(TEXT SHOWN Opens)
To explore whether the 136 edges could be futher grouped to specific communities, a modified k-means algorithm was applied to clustering the connectivity matrix of the 136 edges (Faskowitz et al., 2020). The details for edges’ community detection were as follows: 1) modularity analysis using a spectral optimization algorithm of the connectivity matrix derived from the 136 edges was adopted to identify the number of optimal modules; 2) a modified k-means algorithm was used to group the 136 edges into different communities; 3) to link different edges’ communities with cortical networks, the total numbers of each functional network belonging to a specific community was calculated (for each edge of the 136 edges, it connects two of the 17 functional networks, when it belongs to a specific community, the connected two functional networks were considered to belong this community);

To determine whether functional connectivities between different communities could differentiate TD, ASD, ADHD-Combined, and ADHD-Inattentive, functional connectivity defined using Pearson’s correlation coefficient was computed between any two communities. ANCOVA with FD as covariate was used to identify the difference in each functional connectivity across all the groups with *p* < 0.05, and post-hoc two-sample t-tests were used to determine between-group differences in connectivity strength with the significant level of *p* < 0.05, FDR corrected.
(TEXT SHOWN Closes)
List every group that the methods excerpt says functional connectivity between communities was meant to differentiate.
(INFORMATION SUPPLIED Opens)
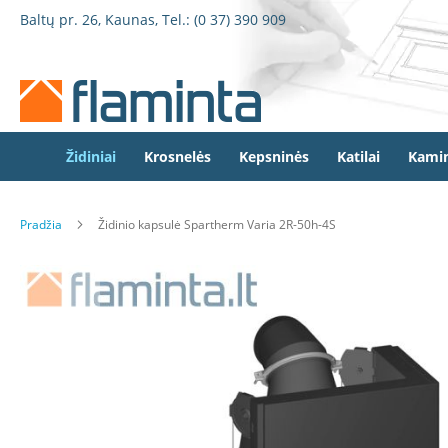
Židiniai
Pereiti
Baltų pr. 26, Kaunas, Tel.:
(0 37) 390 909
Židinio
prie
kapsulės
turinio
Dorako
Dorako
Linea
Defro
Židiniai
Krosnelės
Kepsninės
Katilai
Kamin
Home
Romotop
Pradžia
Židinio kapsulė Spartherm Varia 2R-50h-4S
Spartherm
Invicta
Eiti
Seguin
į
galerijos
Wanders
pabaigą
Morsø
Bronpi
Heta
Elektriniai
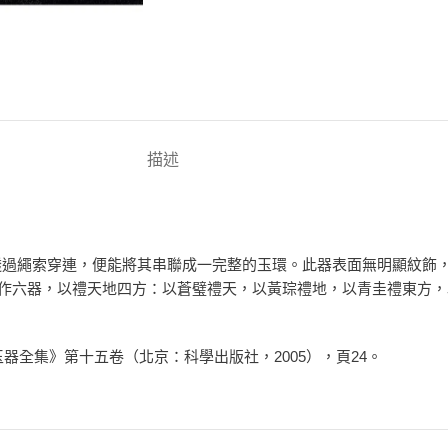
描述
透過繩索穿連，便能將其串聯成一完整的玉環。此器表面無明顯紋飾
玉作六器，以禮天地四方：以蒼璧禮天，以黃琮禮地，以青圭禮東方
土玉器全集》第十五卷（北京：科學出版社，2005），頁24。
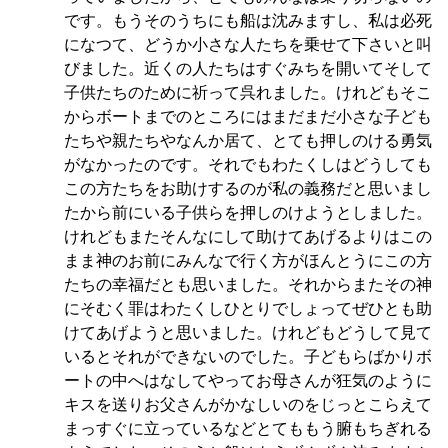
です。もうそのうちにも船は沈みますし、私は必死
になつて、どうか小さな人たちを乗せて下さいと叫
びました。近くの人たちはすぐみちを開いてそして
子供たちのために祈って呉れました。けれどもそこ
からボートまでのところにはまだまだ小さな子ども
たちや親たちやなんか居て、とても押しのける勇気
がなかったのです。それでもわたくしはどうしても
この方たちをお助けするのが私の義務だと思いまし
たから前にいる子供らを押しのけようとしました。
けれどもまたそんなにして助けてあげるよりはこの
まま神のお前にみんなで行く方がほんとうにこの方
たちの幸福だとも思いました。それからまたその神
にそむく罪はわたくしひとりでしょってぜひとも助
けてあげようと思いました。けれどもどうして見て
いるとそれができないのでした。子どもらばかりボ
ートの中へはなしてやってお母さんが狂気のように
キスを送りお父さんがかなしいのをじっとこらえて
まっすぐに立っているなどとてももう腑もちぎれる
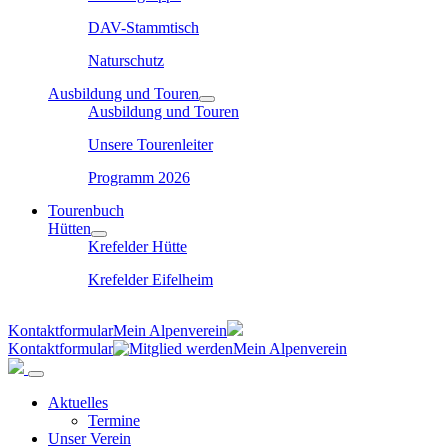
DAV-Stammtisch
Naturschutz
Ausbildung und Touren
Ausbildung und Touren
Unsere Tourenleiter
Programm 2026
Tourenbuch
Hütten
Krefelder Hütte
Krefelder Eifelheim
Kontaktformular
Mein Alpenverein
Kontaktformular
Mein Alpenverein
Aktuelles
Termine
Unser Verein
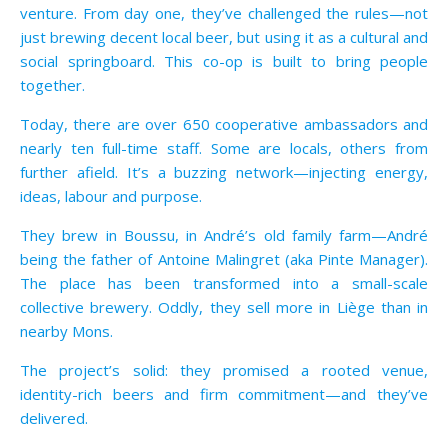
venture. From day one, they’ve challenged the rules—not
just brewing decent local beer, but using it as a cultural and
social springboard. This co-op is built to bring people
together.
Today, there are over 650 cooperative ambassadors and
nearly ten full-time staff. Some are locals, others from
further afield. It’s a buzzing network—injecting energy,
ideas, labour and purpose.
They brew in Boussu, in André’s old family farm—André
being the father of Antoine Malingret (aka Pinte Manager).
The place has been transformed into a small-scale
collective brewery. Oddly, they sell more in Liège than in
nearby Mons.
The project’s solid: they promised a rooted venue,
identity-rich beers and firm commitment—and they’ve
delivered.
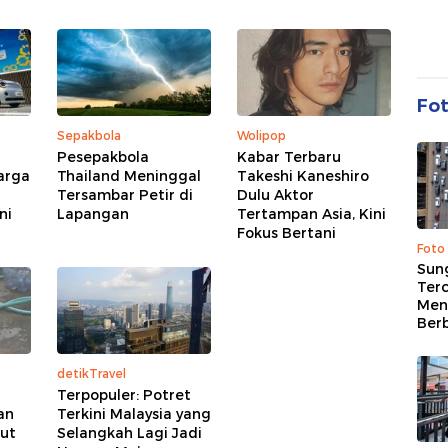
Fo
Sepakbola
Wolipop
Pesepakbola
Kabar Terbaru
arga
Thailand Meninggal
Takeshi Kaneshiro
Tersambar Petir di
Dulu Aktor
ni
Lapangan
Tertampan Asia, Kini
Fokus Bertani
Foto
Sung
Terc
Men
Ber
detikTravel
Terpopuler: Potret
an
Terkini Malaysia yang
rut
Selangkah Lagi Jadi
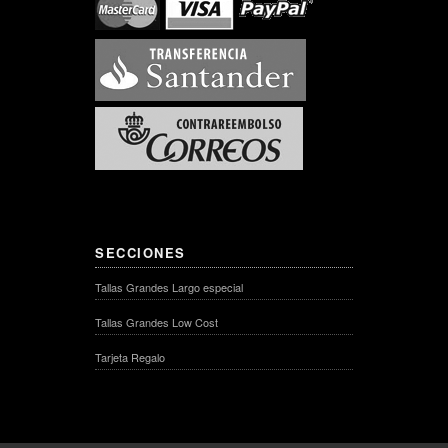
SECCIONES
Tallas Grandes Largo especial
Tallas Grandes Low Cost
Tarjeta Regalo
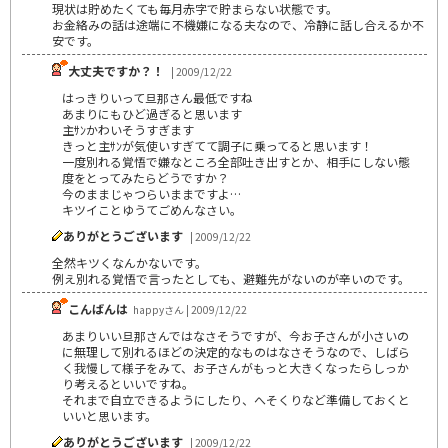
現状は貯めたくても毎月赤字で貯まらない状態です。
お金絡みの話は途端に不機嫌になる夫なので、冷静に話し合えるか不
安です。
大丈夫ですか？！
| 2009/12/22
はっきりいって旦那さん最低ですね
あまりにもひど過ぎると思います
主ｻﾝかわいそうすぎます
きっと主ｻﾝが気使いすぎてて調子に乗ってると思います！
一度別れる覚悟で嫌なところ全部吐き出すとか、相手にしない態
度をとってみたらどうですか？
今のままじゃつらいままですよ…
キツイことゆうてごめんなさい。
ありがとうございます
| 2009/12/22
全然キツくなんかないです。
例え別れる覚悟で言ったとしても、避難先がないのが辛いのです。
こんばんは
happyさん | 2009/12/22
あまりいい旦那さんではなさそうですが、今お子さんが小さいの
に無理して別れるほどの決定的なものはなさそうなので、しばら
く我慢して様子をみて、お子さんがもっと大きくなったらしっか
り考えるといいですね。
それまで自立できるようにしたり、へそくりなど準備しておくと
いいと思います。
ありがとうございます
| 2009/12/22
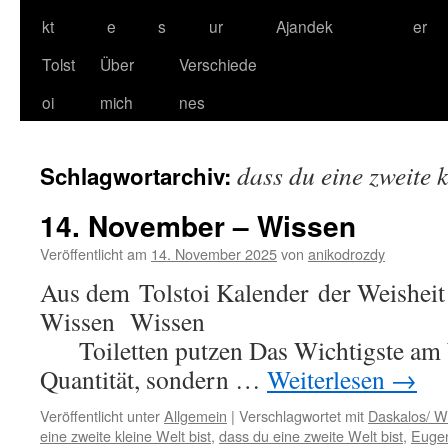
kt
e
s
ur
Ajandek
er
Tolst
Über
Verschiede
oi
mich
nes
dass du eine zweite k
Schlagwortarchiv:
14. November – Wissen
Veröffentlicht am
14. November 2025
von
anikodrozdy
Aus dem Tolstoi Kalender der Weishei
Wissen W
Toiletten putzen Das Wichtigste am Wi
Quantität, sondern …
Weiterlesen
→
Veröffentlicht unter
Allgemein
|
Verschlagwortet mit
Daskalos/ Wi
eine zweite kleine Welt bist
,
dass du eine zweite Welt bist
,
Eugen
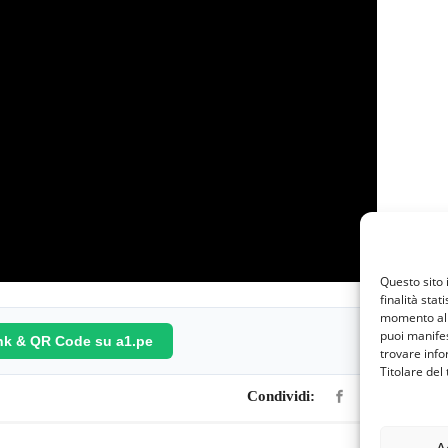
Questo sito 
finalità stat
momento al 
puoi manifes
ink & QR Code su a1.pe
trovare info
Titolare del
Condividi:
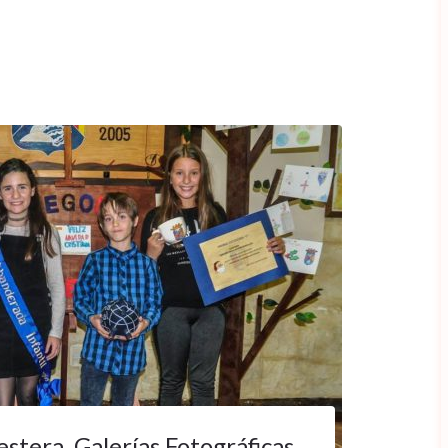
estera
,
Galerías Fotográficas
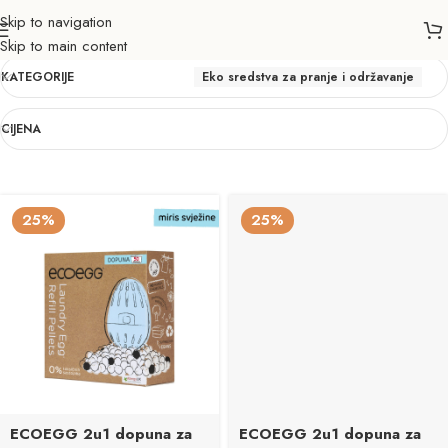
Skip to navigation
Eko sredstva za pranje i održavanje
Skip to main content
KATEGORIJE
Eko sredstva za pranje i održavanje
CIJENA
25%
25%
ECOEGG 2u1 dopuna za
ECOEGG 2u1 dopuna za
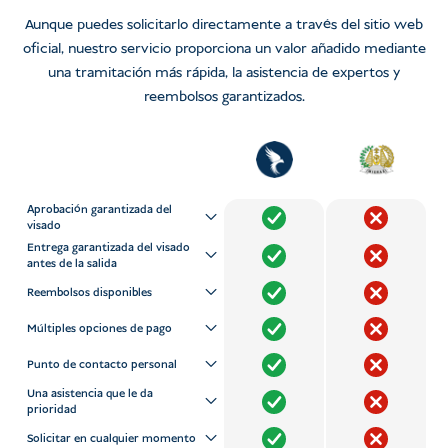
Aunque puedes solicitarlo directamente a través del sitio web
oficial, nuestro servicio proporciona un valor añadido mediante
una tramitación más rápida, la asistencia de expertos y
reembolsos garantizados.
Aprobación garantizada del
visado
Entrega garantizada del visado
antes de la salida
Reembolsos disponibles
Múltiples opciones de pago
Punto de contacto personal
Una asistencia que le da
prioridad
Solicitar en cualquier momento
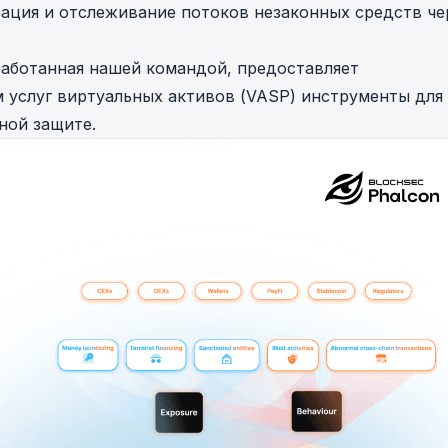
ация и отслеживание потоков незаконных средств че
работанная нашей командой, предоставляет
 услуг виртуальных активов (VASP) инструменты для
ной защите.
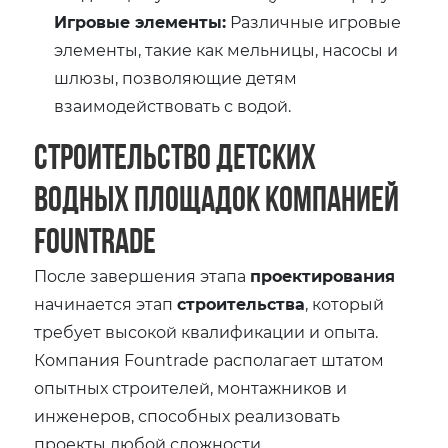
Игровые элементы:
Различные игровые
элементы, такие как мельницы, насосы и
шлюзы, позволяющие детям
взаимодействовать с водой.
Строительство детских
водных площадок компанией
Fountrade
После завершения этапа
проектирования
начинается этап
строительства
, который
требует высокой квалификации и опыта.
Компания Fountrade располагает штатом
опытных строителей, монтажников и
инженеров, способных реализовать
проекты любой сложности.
(INFORMATION SUPPLIED Closes)
▶ [SOLUTION TO THIS EXERCISE] TD, ASD, ADHD-Combined, ADHD-Inattentive